Als der damalige Ministerpräsident von Baden-Württemberg, Stefan Mappus (CDU), am Nikolaustag 2010 vor die Presse trat, glaubte er, einen wahren Coup gelandet zu haben: „Das ist ein Stück moderne Industriepolitik“, verkündete er stolz. Heimlich hatte Mappus die Verstaatlichung des drittgrößten deutschen Energiekonzerns, der Energie Baden-Württemberg (EnBW), eingefädelt. Das Land kaufte der Electricité de France (EDF) deren Aktienpaket von 45 Prozent ab - und bezahlte dafür knapp 4,7 Milliarden Euro.

Wenig später verlor Mappus die Wahl – und die neue grün-rote Landesregierung unter Winfried Kretschmann beurteilte den Deal komplett anders. Sie bewertete den Kaufpreis als überteuert – und forderte von EDF rund 830 Millionen Euro zurück. Vier Jahre lang stritten sich die beiden Parteien. Jetzt fällte das Schiedsgericht beim Gerichtshof der Internationalen Handelskammer in Paris (ICC) ein Urteil: Die Richter wiesen sowohl die Forderungen von EnBW als auch eine Gegenklage der EDF zurück. Dies erfuhr das Handelsblatt am Freitag aus Justizkreisen.
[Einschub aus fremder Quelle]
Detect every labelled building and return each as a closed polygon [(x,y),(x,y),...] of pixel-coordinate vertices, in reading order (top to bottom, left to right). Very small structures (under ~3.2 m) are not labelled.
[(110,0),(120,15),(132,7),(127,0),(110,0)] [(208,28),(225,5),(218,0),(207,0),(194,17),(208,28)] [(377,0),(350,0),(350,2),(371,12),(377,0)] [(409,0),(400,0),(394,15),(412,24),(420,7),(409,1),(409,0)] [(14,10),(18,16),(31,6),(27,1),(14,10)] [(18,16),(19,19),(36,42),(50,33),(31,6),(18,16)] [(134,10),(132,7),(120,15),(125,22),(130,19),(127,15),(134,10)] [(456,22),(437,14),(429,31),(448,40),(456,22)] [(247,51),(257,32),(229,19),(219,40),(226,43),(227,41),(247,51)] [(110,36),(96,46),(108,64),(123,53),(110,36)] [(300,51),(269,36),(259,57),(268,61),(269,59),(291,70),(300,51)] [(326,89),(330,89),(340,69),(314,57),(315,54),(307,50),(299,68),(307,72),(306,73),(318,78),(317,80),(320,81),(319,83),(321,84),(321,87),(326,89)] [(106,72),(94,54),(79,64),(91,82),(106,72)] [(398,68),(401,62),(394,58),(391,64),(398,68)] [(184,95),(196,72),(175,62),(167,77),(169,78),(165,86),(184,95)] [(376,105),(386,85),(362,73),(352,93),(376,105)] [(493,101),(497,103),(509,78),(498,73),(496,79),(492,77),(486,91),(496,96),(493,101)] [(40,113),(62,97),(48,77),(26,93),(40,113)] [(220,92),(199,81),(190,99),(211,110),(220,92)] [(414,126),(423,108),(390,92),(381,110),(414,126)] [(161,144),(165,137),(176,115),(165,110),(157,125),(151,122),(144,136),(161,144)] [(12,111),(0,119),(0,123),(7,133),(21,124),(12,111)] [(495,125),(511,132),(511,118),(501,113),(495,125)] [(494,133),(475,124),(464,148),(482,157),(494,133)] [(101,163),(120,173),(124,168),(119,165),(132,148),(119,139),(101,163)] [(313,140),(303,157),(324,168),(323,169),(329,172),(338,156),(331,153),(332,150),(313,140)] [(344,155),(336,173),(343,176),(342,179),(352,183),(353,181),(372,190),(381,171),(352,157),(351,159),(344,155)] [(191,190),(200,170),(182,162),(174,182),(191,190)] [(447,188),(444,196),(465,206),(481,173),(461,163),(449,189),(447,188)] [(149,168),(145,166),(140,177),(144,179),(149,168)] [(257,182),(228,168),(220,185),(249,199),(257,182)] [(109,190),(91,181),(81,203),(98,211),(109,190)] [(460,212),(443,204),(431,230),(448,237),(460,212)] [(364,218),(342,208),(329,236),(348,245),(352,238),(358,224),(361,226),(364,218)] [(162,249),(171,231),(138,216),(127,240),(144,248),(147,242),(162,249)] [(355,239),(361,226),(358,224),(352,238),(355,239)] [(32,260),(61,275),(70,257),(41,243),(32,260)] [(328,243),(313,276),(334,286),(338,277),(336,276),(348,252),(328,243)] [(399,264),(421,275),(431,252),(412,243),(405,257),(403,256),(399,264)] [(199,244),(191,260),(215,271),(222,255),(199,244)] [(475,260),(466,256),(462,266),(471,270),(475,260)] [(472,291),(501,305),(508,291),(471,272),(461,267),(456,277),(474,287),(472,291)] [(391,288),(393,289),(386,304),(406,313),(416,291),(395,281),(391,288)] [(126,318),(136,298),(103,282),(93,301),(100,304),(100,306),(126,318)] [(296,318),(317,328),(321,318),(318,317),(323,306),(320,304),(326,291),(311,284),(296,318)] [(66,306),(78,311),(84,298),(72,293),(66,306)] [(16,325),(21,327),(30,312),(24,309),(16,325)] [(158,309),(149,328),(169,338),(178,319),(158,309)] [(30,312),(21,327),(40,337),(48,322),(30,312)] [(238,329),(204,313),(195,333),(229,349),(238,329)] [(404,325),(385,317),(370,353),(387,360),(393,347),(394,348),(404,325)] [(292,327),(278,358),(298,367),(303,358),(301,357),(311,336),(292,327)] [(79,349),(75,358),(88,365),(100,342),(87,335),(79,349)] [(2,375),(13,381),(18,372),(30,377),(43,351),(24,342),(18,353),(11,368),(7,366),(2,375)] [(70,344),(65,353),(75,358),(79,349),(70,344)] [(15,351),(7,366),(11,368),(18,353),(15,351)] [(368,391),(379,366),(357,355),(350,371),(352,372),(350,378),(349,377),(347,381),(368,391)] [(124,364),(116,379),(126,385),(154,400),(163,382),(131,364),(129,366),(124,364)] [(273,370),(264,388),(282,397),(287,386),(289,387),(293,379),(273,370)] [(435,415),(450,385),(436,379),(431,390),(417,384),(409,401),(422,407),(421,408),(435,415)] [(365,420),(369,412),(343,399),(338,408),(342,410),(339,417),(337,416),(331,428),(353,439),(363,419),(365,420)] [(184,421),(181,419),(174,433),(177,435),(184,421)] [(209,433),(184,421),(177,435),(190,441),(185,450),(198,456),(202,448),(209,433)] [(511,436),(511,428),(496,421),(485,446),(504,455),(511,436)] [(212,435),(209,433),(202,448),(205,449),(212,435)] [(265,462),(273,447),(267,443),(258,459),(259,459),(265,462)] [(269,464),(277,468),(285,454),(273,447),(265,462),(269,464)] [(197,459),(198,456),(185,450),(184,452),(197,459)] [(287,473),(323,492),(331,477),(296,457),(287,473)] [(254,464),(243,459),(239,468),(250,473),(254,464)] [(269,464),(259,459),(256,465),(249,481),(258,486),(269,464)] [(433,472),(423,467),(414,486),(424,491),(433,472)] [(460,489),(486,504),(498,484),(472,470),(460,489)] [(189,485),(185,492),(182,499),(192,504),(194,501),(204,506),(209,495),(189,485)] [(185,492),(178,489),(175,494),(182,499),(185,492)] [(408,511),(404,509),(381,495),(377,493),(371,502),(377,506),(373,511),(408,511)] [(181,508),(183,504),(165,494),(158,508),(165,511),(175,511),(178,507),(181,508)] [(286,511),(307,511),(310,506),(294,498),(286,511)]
Wenig später bestätigte das Finanzministerium von Baden-Württemberg den Beschluss. „Die Entscheidung des Schiedsgerichts hat uns überrascht und wir bedauern das Ergebnis sehr", sagte Finanzministerin Edith Sitzmann.

Das Land stützte sich auf ein Gutachten der Wirtschaftsprüfungsgesellschaft Warth & Klein, das den Kaufpreis als überhöht bewertete. Anlass gaben auch die Umstände des Vertragsabschlusses. Mappus hatte die Transaktion im Hintergrund mit seinem Freund, dem damaligen Deutschland-Chef von Morgan Stanley, Dirk Notheis, eingefädelt, das Parlament dagegen erst spät eingebunden. Das Landesverfassungsgericht in Stuttgart wertete dies als „verfassungswidrig“. Auch der Landesrechnungshof rügte den Deal.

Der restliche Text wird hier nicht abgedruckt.